When this way of doing things was sponsored by Thatcher the idea was to avoid longterm government borrowing to fund asset and replace it with the short term borrowing to fund benefit. The theory was that increasing levels of economic growth would lead to employment, lower benefit costs, and so lower total government borrowing. What the short-sighted Tories forgot was that their economic policy was based on maintaining a high level of unemployment and enabling 'job flexibility' and 'low wage cost'. This all combines to a perpetual and growing call on benefit support such as to render the cost far in excess of anything that was spent on subsidising building homes. Worst of all this is now a recurring and increasing cost each year, which offers no return.
To use the government apologist favoured argument of the credit card. Rather than buying a product and then clearing the debt this government has moved us to paying an increasing fee for a service, and there is no break clause.
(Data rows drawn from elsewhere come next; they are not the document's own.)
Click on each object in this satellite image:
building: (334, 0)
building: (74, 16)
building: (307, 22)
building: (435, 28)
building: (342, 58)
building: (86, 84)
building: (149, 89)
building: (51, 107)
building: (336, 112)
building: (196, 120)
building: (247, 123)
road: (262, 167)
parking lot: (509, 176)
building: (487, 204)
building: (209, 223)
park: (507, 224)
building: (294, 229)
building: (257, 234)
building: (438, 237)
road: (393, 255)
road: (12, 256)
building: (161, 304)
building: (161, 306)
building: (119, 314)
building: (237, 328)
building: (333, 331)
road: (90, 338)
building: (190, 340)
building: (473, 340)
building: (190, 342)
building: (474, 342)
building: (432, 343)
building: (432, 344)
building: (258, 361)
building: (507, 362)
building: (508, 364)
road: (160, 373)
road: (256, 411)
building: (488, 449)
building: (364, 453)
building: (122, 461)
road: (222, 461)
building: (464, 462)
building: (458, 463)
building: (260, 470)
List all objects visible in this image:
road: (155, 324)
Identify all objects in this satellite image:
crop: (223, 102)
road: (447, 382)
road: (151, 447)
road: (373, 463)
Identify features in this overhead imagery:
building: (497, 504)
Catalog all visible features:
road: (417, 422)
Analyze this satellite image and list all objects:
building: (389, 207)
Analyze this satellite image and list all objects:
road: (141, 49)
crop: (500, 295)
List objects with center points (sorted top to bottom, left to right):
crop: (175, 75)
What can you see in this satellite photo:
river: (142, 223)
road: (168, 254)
There is no end to the payment, no asset to offset the cost against, no control over the service nor of the cost.
Which is why the government is now capping the support to the service user, yet has taken no action to remove the free reign to endlessly increase the charge for the service.
I would compare this to paying Tesco my weekly grocery costs to be allowed to look at their products, but never be allowed to take any of them home - of course I'm free to pay extra and eat in their cafe!